### [Work instruction A]
List every distinct instruction mnemonic in the quoted assembly code of the code review excerpt, naming each only once and leaving out directives such as .p2align.

### [Excerpt provided]
I'll add a comment here along the lines of us only needing the 32-bit
quantity of the size as we're dealing with the rest bytes and so we save
a REX byte in the opcode.

>         shrq $3,%rcx             # qwords

Any particular reason for the explicit "q" suffix? The register already
denotes the opsize and the generated opcode is the same.

>         jz .Lrest_bytes
> 
>         # do the qwords first
>         .p2align 4
> .Lqwords:
>         movq $0,(%rdi)
>         lea 8(%rdi),%rdi
>         dec %rcx

Like here, for example.

I guess you wanna be explicit as to the operation width...

>         jnz .Lqwords
> 
> .Lrest_bytes:
>         andl $7,%eax             # rest bytes
>         jz .Lexit
> 
>         # now do the rest bytes
> .Lbytes:
>         movb $0,(%rdi)

Collection entries

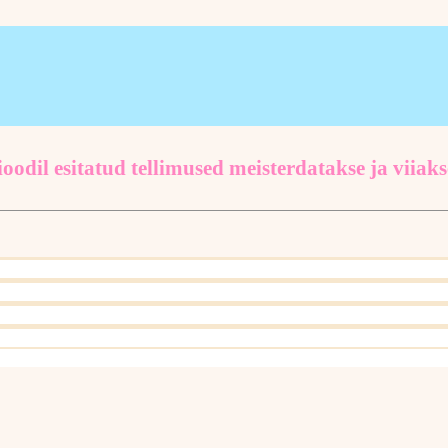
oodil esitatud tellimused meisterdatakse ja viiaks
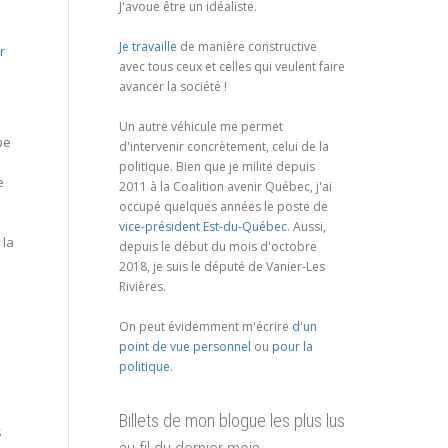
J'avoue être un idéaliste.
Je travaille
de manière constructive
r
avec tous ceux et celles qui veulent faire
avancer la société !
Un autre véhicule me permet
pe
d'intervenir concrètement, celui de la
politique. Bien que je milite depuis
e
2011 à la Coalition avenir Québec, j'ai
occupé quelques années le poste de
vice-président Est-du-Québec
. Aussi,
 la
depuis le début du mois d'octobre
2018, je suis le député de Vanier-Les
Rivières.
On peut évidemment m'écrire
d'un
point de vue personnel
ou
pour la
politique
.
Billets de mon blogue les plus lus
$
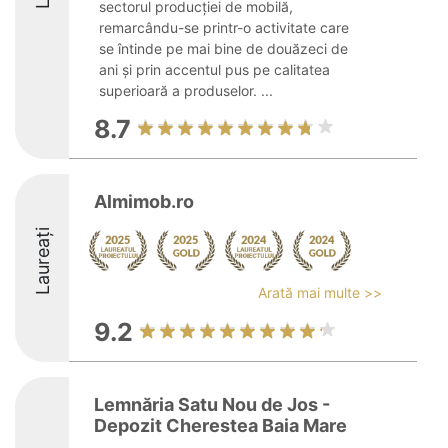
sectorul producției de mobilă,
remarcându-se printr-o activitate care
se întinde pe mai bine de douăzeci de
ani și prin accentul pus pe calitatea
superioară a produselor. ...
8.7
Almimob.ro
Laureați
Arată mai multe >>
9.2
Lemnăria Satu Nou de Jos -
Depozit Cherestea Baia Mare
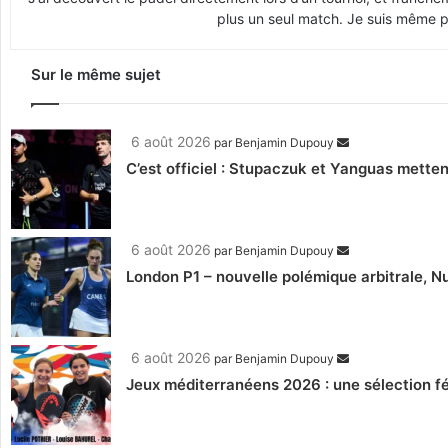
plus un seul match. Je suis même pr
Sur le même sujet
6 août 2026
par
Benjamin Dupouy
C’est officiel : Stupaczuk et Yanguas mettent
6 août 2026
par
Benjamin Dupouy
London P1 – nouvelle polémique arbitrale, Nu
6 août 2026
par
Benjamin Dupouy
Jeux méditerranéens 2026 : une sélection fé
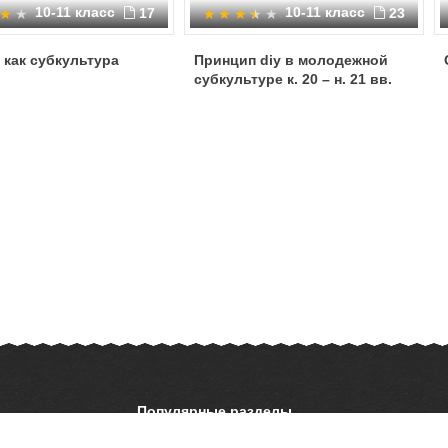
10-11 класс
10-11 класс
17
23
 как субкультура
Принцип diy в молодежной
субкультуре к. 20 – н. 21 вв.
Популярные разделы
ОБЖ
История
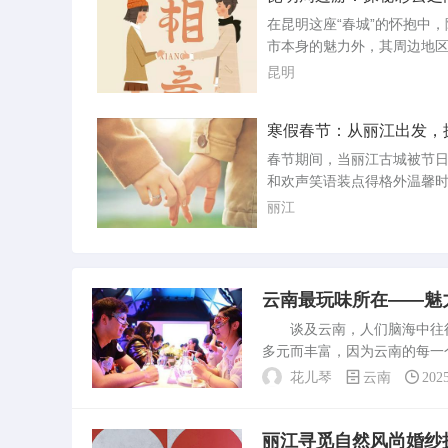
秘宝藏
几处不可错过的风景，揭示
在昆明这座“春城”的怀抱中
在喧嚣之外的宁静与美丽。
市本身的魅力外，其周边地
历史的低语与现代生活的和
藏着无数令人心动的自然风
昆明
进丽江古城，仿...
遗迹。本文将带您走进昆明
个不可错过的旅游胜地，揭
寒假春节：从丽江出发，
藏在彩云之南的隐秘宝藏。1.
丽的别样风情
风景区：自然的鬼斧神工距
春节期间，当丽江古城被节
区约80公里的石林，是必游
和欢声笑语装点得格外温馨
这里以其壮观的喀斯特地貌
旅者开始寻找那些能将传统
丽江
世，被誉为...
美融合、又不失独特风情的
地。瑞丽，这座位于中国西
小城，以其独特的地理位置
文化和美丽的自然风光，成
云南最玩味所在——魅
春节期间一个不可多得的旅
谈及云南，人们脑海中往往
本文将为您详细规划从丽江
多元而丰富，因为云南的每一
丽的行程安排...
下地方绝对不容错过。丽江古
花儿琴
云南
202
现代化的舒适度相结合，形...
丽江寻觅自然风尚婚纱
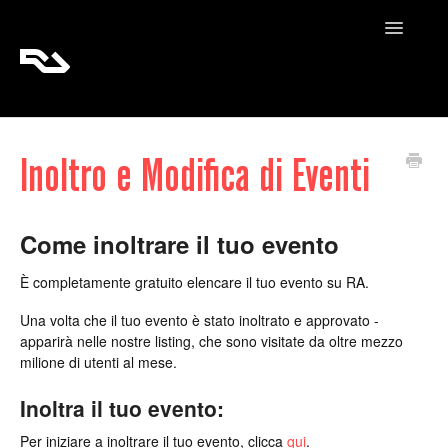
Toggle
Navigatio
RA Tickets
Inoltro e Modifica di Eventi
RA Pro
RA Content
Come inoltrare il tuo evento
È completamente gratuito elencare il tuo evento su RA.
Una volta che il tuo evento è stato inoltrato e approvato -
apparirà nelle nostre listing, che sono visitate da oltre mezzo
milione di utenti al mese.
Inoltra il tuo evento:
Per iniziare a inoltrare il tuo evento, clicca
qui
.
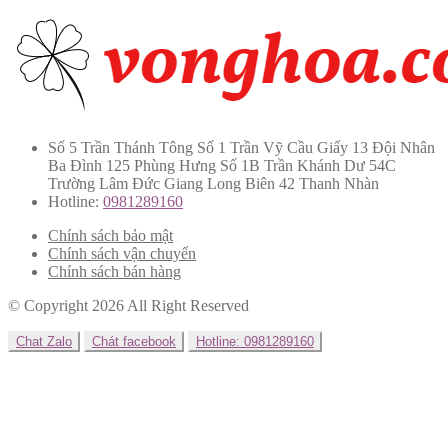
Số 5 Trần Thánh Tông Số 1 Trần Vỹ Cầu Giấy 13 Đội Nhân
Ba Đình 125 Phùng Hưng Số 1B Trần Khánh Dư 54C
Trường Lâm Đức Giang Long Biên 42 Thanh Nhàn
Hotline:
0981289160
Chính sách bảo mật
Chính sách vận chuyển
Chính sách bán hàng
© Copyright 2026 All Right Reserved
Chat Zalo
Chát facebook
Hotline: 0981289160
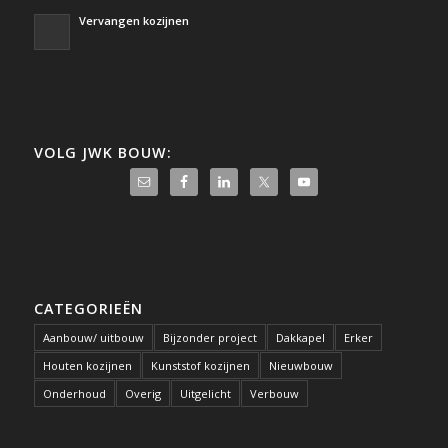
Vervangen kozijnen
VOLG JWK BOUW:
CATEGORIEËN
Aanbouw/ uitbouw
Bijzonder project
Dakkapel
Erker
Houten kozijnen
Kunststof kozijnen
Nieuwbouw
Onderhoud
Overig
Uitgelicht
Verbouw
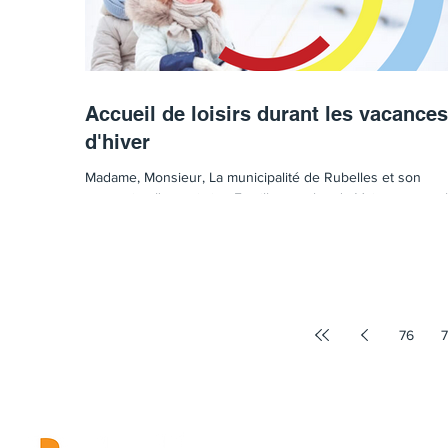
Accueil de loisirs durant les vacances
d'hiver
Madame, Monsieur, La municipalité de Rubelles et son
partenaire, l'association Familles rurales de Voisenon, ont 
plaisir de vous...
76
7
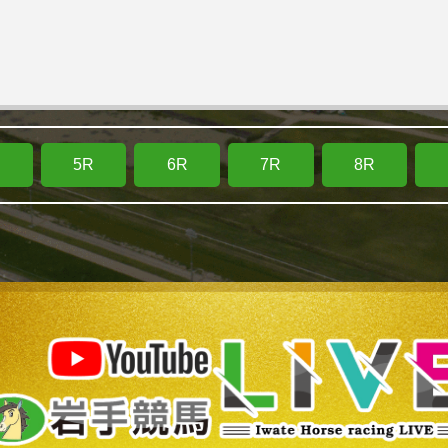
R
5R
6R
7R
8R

==

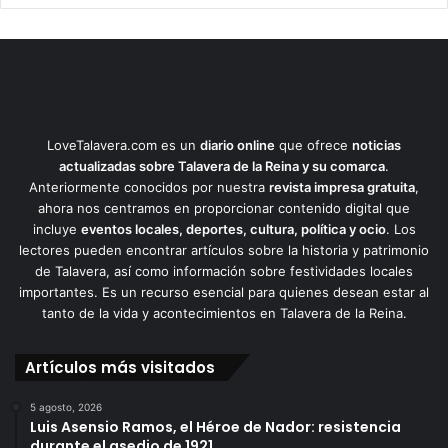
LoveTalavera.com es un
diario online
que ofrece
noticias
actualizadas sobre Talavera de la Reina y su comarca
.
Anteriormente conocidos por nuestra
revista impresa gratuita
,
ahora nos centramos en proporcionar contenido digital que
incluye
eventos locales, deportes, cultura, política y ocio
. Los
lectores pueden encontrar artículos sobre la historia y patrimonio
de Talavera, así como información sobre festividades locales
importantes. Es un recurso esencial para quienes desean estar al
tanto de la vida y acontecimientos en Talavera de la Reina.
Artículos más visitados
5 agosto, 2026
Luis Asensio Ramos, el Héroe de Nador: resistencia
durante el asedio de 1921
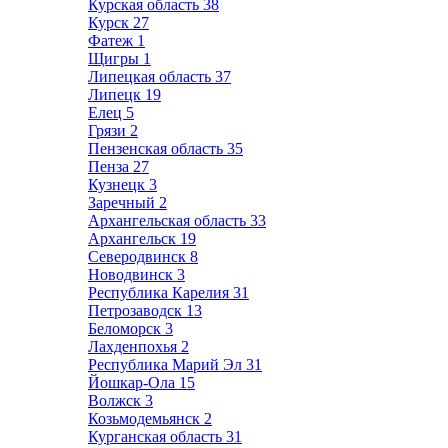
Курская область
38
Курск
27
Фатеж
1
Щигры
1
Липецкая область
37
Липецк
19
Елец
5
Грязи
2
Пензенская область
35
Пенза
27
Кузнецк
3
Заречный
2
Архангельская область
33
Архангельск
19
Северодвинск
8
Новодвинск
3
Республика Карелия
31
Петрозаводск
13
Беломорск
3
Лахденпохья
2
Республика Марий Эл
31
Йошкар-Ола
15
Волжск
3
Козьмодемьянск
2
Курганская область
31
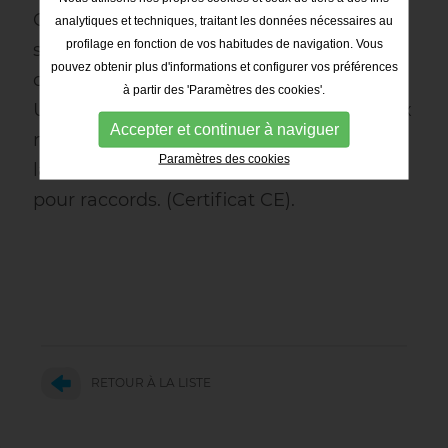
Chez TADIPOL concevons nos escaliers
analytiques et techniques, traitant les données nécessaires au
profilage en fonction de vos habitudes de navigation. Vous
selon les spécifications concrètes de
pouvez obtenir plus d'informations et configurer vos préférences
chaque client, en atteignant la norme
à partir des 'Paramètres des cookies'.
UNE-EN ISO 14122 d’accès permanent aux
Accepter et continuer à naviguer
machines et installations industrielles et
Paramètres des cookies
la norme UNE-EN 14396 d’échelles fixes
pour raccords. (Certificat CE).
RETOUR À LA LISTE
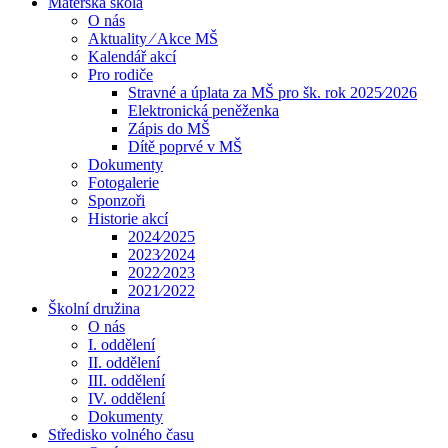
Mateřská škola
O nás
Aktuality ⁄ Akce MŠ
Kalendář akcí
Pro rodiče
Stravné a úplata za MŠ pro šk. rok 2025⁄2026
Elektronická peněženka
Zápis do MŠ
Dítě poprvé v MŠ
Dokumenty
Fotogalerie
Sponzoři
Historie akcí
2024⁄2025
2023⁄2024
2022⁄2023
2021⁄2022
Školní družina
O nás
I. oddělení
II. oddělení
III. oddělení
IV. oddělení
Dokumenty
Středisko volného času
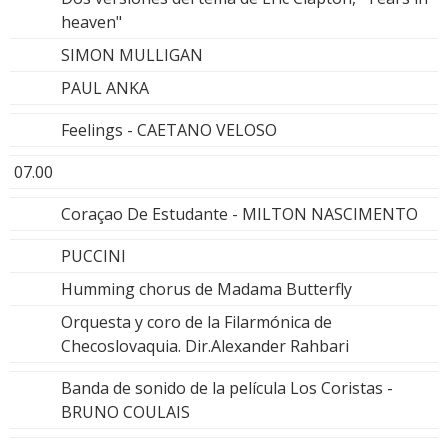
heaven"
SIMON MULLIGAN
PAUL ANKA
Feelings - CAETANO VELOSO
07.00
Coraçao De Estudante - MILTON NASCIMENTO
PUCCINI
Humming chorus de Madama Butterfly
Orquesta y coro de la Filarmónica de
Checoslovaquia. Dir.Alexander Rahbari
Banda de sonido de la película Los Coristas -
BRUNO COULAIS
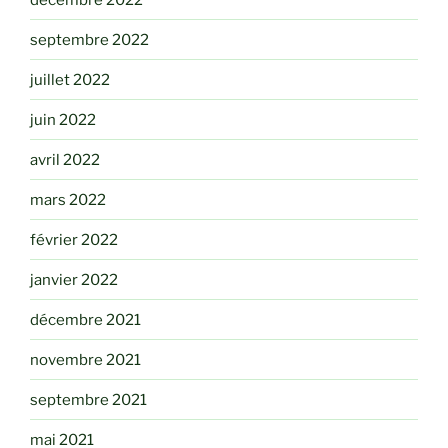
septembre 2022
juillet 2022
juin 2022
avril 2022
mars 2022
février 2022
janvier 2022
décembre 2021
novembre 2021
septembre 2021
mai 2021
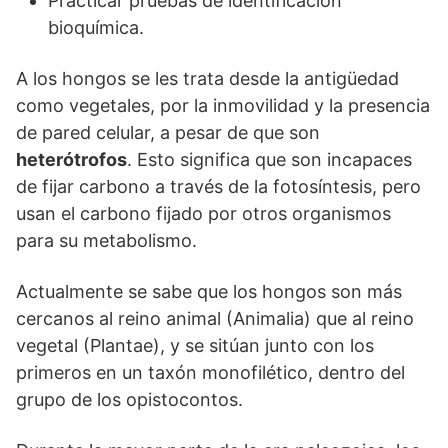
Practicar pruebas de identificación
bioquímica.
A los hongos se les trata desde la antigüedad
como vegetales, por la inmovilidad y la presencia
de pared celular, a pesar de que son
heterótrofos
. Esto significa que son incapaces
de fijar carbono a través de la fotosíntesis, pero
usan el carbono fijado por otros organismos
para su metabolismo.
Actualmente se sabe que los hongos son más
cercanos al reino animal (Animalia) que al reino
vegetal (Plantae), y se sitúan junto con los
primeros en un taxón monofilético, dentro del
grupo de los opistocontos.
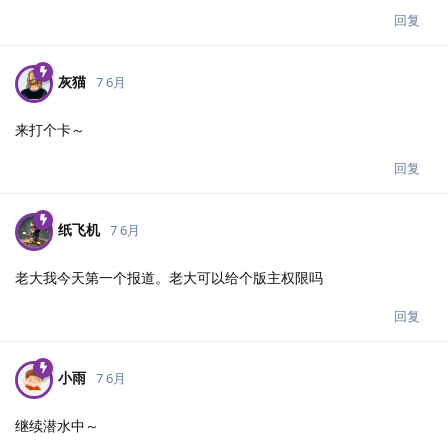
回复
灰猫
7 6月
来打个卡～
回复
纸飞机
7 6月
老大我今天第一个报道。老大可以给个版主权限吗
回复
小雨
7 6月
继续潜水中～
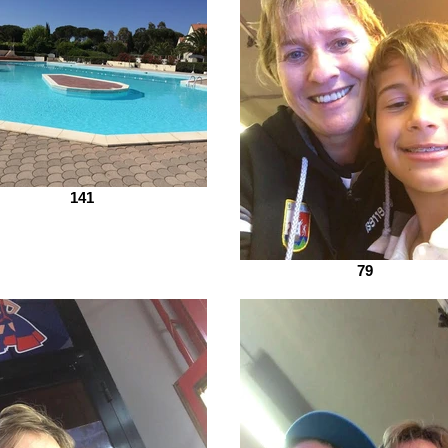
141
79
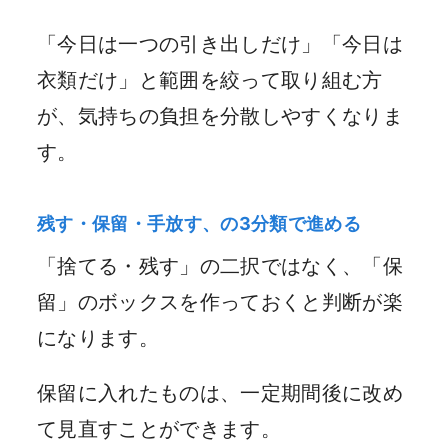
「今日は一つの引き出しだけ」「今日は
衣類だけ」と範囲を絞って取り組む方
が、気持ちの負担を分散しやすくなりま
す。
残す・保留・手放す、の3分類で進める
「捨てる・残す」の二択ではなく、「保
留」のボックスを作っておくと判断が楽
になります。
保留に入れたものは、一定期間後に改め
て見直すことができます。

### [Work instruction B]
Quote the lines of the listing starting with the line that contains "septembre 2022" and going on through the line that contains "て見直すことができます。", and leave the pictures out of your answer.

### [Your solution A]
shrq, jz, movq, lea, dec, jnz, andl, movb

### [Your solution B]
septembre 2022
juillet 2022
juin 2022
avril 2022
mars 2022
février 2022
janvier 2022
décembre 2021
novembre 2021
septembre 2021
mai 2021
Practicar pruebas de identificación
bioquímica.
A los hongos se les trata desde la antigüedad
como vegetales, por la inmovilidad y la presencia
de pared celular, a pesar de que son
heterótrofos
. Esto significa que son incapaces
de fijar carbono a través de la fotosíntesis, pero
usan el carbono fijado por otros organismos
para su metabolismo.
Actualmente se sabe que los hongos son más
cercanos al reino animal (Animalia) que al reino
vegetal (Plantae), y se sitúan junto con los
primeros en un taxón monofilético, dentro del
grupo de los opistocontos.
回复
灰猫
7 6月
来打个卡～
回复
纸飞机
7 6月
老大我今天第一个报道。老大可以给个版主权限吗
回复
小雨
7 6月
继续潜水中～
141
79
「今日は一つの引き出しだけ」「今日は
衣類だけ」と範囲を絞って取り組む方
が、気持ちの負担を分散しやすくなりま
す。
残す・保留・手放す、の3分類で進める
「捨てる・残す」の二択ではなく、「保
留」のボックスを作っておくと判断が楽
になります。
保留に入れたものは、一定期間後に改め
て見直すことができます。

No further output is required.